═════ Material for this task

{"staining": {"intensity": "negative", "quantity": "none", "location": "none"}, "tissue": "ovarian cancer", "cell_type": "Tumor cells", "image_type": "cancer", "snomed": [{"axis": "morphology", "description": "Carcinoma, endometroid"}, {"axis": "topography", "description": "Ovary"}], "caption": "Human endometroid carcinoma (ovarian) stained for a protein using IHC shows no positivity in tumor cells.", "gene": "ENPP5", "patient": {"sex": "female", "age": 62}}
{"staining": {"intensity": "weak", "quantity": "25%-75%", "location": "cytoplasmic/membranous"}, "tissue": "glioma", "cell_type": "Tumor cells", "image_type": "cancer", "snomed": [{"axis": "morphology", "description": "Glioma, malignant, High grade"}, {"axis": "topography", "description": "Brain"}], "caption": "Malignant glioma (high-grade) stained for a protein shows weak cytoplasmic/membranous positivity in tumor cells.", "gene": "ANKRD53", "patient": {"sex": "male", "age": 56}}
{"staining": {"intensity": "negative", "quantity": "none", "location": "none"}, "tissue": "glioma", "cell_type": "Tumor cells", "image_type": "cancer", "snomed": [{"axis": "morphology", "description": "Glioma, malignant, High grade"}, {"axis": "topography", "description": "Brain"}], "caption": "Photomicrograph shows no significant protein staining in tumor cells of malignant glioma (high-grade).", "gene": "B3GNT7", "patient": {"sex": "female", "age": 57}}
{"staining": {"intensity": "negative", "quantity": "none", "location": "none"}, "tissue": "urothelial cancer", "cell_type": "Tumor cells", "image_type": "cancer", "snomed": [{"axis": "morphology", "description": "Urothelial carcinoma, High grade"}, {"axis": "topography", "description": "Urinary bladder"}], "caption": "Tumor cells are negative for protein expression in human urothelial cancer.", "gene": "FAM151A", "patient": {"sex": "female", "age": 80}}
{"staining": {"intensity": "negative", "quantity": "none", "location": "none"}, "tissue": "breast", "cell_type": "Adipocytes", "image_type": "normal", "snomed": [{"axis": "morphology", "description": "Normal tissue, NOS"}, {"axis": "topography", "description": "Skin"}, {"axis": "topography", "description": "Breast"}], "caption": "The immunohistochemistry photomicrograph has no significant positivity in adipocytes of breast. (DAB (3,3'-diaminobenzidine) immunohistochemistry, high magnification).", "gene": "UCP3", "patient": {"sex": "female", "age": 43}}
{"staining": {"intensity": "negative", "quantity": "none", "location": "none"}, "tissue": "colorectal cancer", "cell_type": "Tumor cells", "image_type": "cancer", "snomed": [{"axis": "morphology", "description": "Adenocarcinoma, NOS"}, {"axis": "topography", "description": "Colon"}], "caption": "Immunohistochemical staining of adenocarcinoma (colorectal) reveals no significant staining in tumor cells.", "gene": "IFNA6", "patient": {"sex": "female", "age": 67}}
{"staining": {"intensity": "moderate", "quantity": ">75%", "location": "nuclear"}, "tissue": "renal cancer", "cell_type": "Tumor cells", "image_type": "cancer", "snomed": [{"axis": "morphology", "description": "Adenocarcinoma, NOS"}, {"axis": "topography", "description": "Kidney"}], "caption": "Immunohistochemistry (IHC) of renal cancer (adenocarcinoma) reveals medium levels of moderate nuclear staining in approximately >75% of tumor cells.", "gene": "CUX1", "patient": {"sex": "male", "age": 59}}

══════════

**Task:** Word-for-word copies of all the records are required.

**Exercise response:**
{"staining": {"intensity": "negative", "quantity": "none", "location": "none"}, "tissue": "ovarian cancer", "cell_type": "Tumor cells", "image_type": "cancer", "snomed": [{"axis": "morphology", "description": "Carcinoma, endometroid"}, {"axis": "topography", "description": "Ovary"}], "caption": "Human endometroid carcinoma (ovarian) stained for a protein using IHC shows no positivity in tumor cells.", "gene": "ENPP5", "patient": {"sex": "female", "age": 62}}
{"staining": {"intensity": "weak", "quantity": "25%-75%", "location": "cytoplasmic/membranous"}, "tissue": "glioma", "cell_type": "Tumor cells", "image_type": "cancer", "snomed": [{"axis": "morphology", "description": "Glioma, malignant, High grade"}, {"axis": "topography", "description": "Brain"}], "caption": "Malignant glioma (high-grade) stained for a protein shows weak cytoplasmic/membranous positivity in tumor cells.", "gene": "ANKRD53", "patient": {"sex": "male", "age": 56}}
{"staining": {"intensity": "negative", "quantity": "none", "location": "none"}, "tissue": "glioma", "cell_type": "Tumor cells", "image_type": "cancer", "snomed": [{"axis": "morphology", "description": "Glioma, malignant, High grade"}, {"axis": "topography", "description": "Brain"}], "caption": "Photomicrograph shows no significant protein staining in tumor cells of malignant glioma (high-grade).", "gene": "B3GNT7", "patient": {"sex": "female", "age": 57}}
{"staining": {"intensity": "negative", "quantity": "none", "location": "none"}, "tissue": "urothelial cancer", "cell_type": "Tumor cells", "image_type": "cancer", "snomed": [{"axis": "morphology", "description": "Urothelial carcinoma, High grade"}, {"axis": "topography", "description": "Urinary bladder"}], "caption": "Tumor cells are negative for protein expression in human urothelial cancer.", "gene": "FAM151A", "patient": {"sex": "female", "age": 80}}
{"staining": {"intensity": "negative", "quantity": "none", "location": "none"}, "tissue": "breast", "cell_type": "Adipocytes", "image_type": "normal", "snomed": [{"axis": "morphology", "description": "Normal tissue, NOS"}, {"axis": "topography", "description": "Skin"}, {"axis": "topography", "description": "Breast"}], "caption": "The immunohistochemistry photomicrograph has no significant positivity in adipocytes of breast. (DAB (3,3'-diaminobenzidine) immunohistochemistry, high magnification).", "gene": "UCP3", "patient": {"sex": "female", "age": 43}}
{"staining": {"intensity": "negative", "quantity": "none", "location": "none"}, "tissue": "colorectal cancer", "cell_type": "Tumor cells", "image_type": "cancer", "snomed": [{"axis": "morphology", "description": "Adenocarcinoma, NOS"}, {"axis": "topography", "description": "Colon"}], "caption": "Immunohistochemical staining of adenocarcinoma (colorectal) reveals no significant staining in tumor cells.", "gene": "IFNA6", "patient": {"sex": "female", "age": 67}}
{"staining": {"intensity": "moderate", "quantity": ">75%", "location": "nuclear"}, "tissue": "renal cancer", "cell_type": "Tumor cells", "image_type": "cancer", "snomed": [{"axis": "morphology", "description": "Adenocarcinoma, NOS"}, {"axis": "topography", "description": "Kidney"}], "caption": "Immunohistochemistry (IHC) of renal cancer (adenocarcinoma) reveals medium levels of moderate nuclear staining in approximately >75% of tumor cells.", "gene": "CUX1", "patient": {"sex": "male", "age": 59}}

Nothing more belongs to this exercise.